■ WHAT IS REQUIRED:
Would you print all of the records below exactly, without skipping any?

[STUDY MATERIAL — start]

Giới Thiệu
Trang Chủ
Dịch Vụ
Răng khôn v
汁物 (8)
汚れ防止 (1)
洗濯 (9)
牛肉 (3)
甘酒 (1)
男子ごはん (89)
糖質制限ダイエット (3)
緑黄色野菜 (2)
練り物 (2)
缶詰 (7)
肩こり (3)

[STUDY MATERIAL — finish]

■ WRITTEN RESPONSE:
Giới Thiệu
Trang Chủ
Dịch Vụ
Răng khôn v
汁物 (8)
汚れ防止 (1)
洗濯 (9)
牛肉 (3)
甘酒 (1)
男子ごはん (89)
糖質制限ダイエット (3)
緑黄色野菜 (2)
練り物 (2)
缶詰 (7)
肩こり (3)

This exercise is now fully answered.